At the molecular level, the gel is a matrix of agarose molecules that are held together by hydrogen bonds and form tiny pores. When the agarose is heated in a buffer (water with some salts in it) and allowed to cool, it will form a solid, slightly squishy gel. At the molecular level, the gel is a matrix of agarose molecules that are held together by hydrogen bonds and form tiny pores.
At one end, the gel has pocket-like indentations called wells, which are where the DNA samples will be placed.

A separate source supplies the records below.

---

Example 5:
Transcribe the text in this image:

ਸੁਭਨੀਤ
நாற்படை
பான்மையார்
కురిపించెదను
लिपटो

How do DNA fragments move through the gel?

The samples of DNA fragments are mixed with Bromophenol blue, which is a tracking dye and lets us see if the sample is moving. In the first well a DNA ladder is loaded, which acts a standard reference as it contains DNA fragments of known length. Commercial DNA ladders come in different size ranges, so we would want to pick one with good “coverage” of the size range of our expected fragments.
Now, the power to the gel box is switched on, and current begins to flow through the gel. The DNA molecules have a negative charge because of the phosphate groups in their sugar-phosphate backbone, so they start moving through the matrix of the gel towards the positive pole or anode. When the power is turned on and current is passing through the gel, the gel is said to be running. A typical voltage for running an agarose DNA gel would be in the range of 80-120V. A higher voltage will make the gel run faster, but may also melt it if it runs for a long period of time. A lower voltage will make the gel run more slowly.
As the gel runs, shorter pieces of DNA will travel through the pores of the gel matrix faster than longer ones as they gets the least resistance. After the gel has run for a while, the shortest pieces of DNA will be closest to the positive end of the gel, while the longest pieces of DNA will be found near the wells.

Observing Separated DNA fragments:

  1. When electrophoresis has completed, switch off the power supply and remove the lid of the gel electrophoresis box.
  2. Remove gel from the gel box. Drain off excess buffer from the surface of the gel. Place the gel tray on paper towels to absorb any extra running buffer.
  3. Remove the gel from the gel tray and expose the gel to uv light, place the gel in the UV trans illuminator. DNA bands should show up as orange fluorescent bands.
  4. Properly dispose of the gel and running buffer per institution regulations. Boil the gel to degrade EtBr.